Overally, art direction is the true strong point of the game’s graphics. The colorful and complex design of the environments is perfectly appropriate to the salvaging-based culture of the Orks, enriched even further by many animated elements and a top-notch dynamic lighting engine that creates a great atmosphere that will definitely delight any Warhammer 40,000 fan.
The audio aspect of the game is also well over the usual quality of a downloadable game, even if, like the graphics, takes a lot from the assets of Dawn of War 2.
The soundtrack is epic, immersive and atmospheric, showing that THQ has by now acquired a perfect command of the Warhammer 40,000 IP, and the single voice actor that narrates the game and guides the player through the levels does a great job. While some will find his voice cold and detached, it has a strong, virile edge, and that’s exactly what a Space Marine is supposed to be. Veteran Space Marines are hundreds of years old, and have been trained and genetically engineered to be the very embodiment of cold and emotionless killing.

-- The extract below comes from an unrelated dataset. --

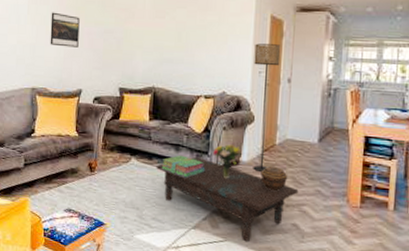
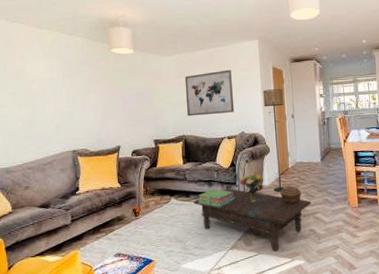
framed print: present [50,12,80,48] -> none [85,82,114,111]
wall art: none [160,13,219,67] -> present [184,69,235,116]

All in all, the game is definitely a lot of pure, unadulterated action fun, that will appease both older games reminiscing many arcade classics and younger ones looking to shoot and disembowel everything in sight. Too bad for the lack of online multiplayer, that would have contributed to creating an instant classic, and for the lack of a PC version (which is quite strange, considering that the game is built on an engine originally created for a PC game), causing those that will buy the upcoming Space Marine on PC to miss on the bonus Power Sword granted by completing the first mission of Kill Team.

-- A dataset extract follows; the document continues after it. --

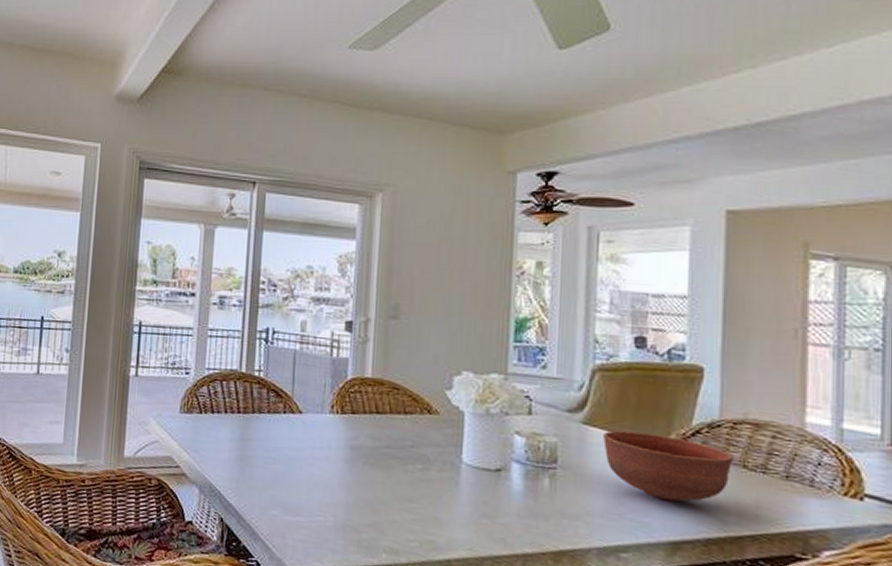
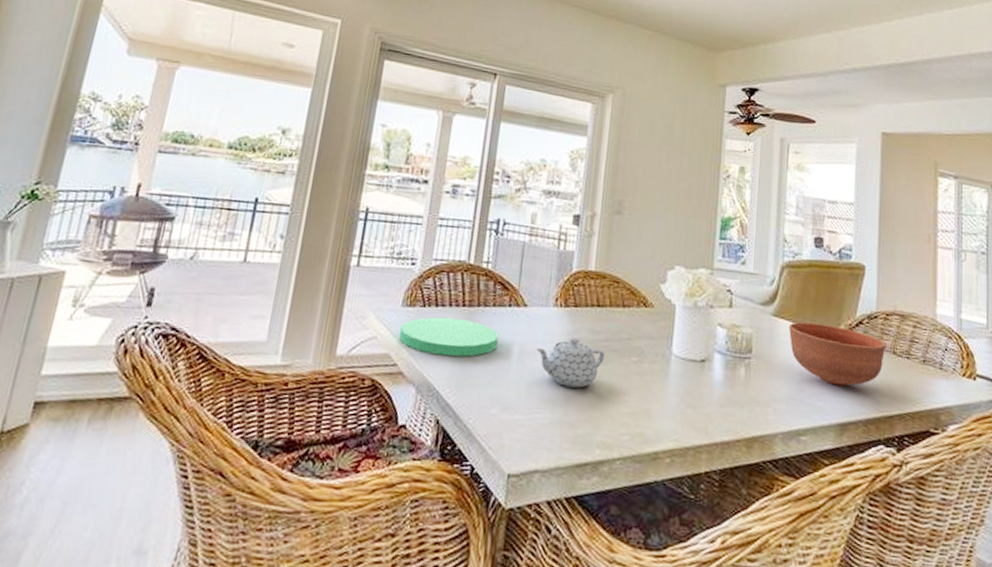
plate: none [180,423,275,461] -> present [399,317,499,357]
teapot: none [314,443,388,494] -> present [536,337,605,388]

Warhammer 40,000: Kill Team is ultimately a marketing ploy, designed mostly by re-using the engine of Dawn of War 2, and also recycling many of it’s assets in order to let console gamers get acquainted with the Warhammer 40,000 universe and to create hype for the upcoming release of Space Marine. That said, it’s one of the most enjoyable and satisfying marketing ploys I’ve ever seen, and it’s definitely worth the (small) price. If this game won’t make you excited for the release of Warhammer 40,000: Space Marine, nothing will.
- Title: Warhammer 40,000: Kill Team
- Platform Reviewed: PS3
- Developer: THQ Digital Studio, Warrington
- Publisher: THQ
- Release Date: August 2, 2011 (PS3), July 13, 2011 (Xbox 360)
- MSRP: $9.99 /800 Microsoft Points
- Review Copy Info: A review copy for this title was provided to DualShockers, Inc. by the publisher for the purpose of this review.